# router skies



## hal (Sep 14, 2004)

some time back I was browing the forum and I saw a picture of a router on a set of skies, can someone direct me to that picture or supply some basic dimentions?


----------



## Joe Lyddon (Sep 11, 2004)

hal said:


> some time back I was browing the forum and I saw a picture of a router on a set of skies, can someone direct me to that picture or supply some basic dimentions?


Checkout the posts of Template Tom and Harrysin

... it's there somewhere...


----------



## challagan (Feb 7, 2006)

Hal this may not be the thread you are speaking of but it shows how to make the skis. 

http://www.routerforums.com/attachm...pport-your-router-dvd-1-10-router-support.pdf

This is probably the thread you saw with the actual photos... by our freind Harry S.
http://www.routerforums.com/guide-bushings-templates/4272-new-project-hot-off-router.html

Corey


----------



## Joe Lyddon (Sep 11, 2004)

hal,

I did a Search, at top of page, for SKIS... found this...


http://www.routerforums.com/attachm...ates/4897-completion-routed-box-lid-lid-4.jpg


http://www.routerforums.com/guide-b...completion-routed-box-lid.html?highlight=skis


----------



## hal (Sep 14, 2004)

To Challagan & Joe Lyddon
Thank you for your reponse to my question. The photo you directed me to Joe was the one I was looking for, I'm a visual person, if I can see a photo or drawing I can usually build it. Expansions are or good, but a photo is hard to beat.
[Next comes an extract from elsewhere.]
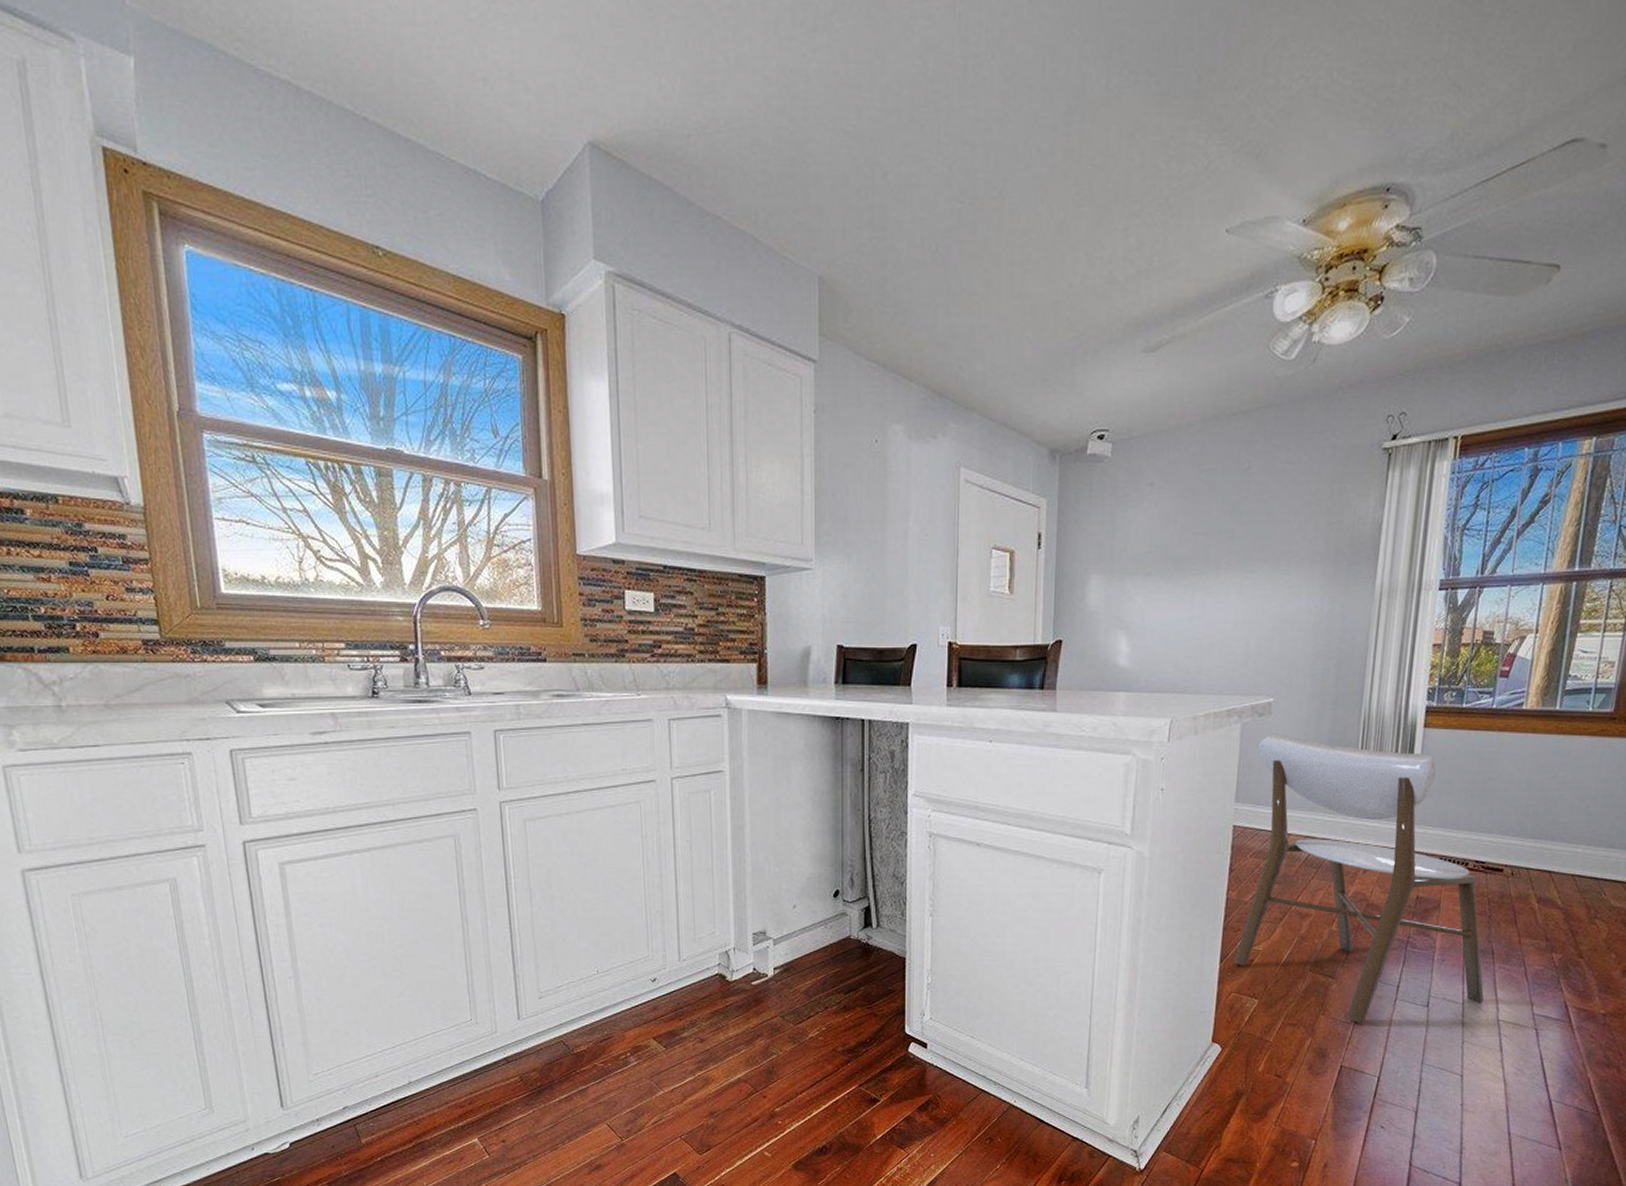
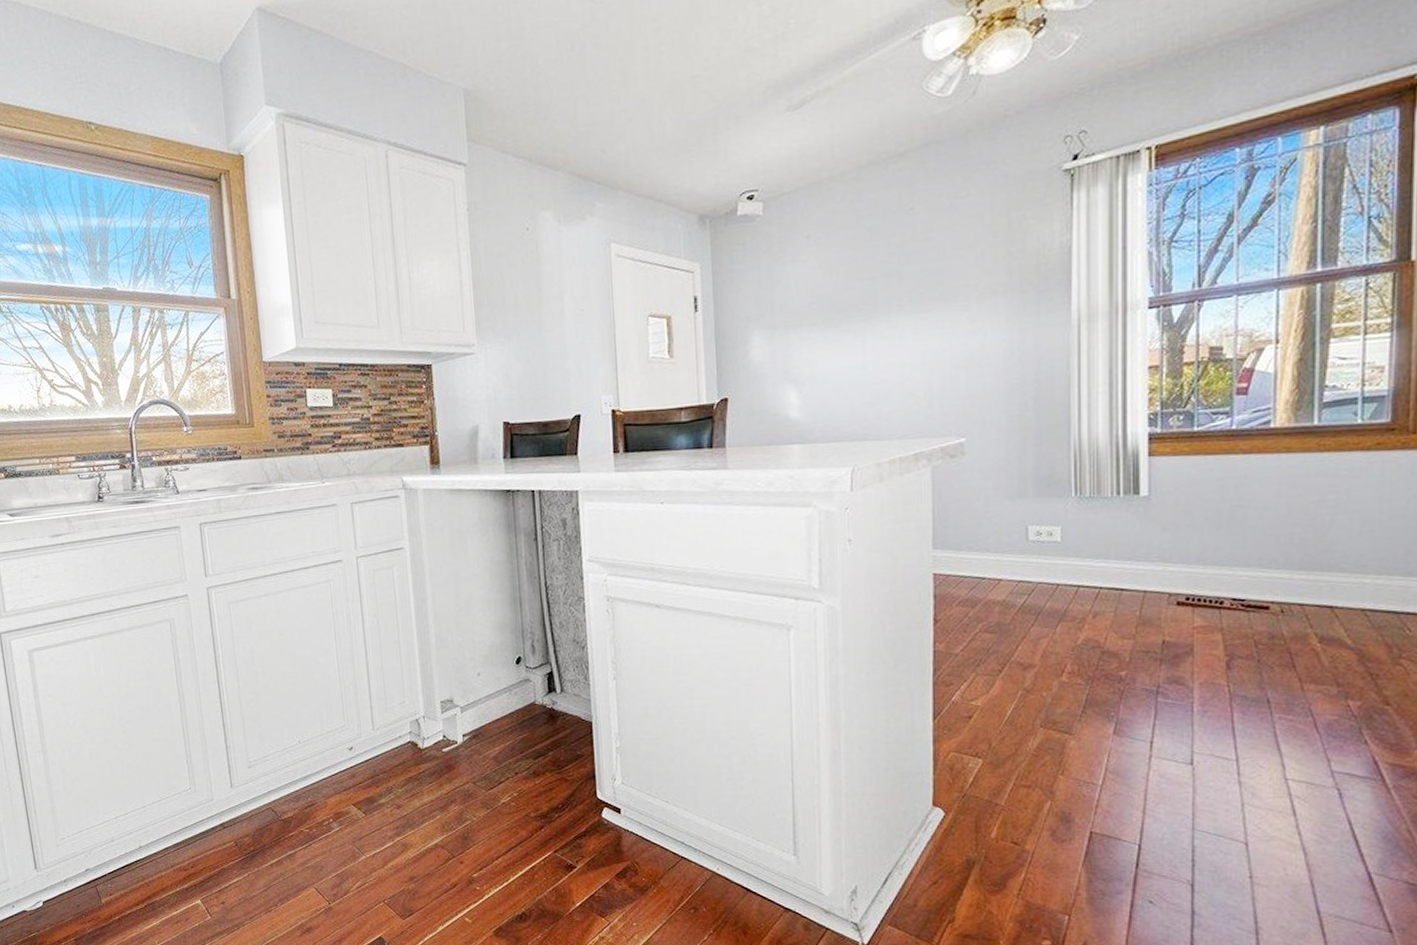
dining chair: present [1234,733,1485,1024] -> none [949,474,1264,785]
Challagan your direction to the pdf of supports also is a good find, I printed it off and it will go into my Router Note Book.

Thank you again Hal


----------



## harrysin (Jan 15, 2007)

Hal, whilst the photo-shoots you were referred to by Corey and Joe are probably self explanatory, don't be shy to ask questions if you require any further help. harrysin


----------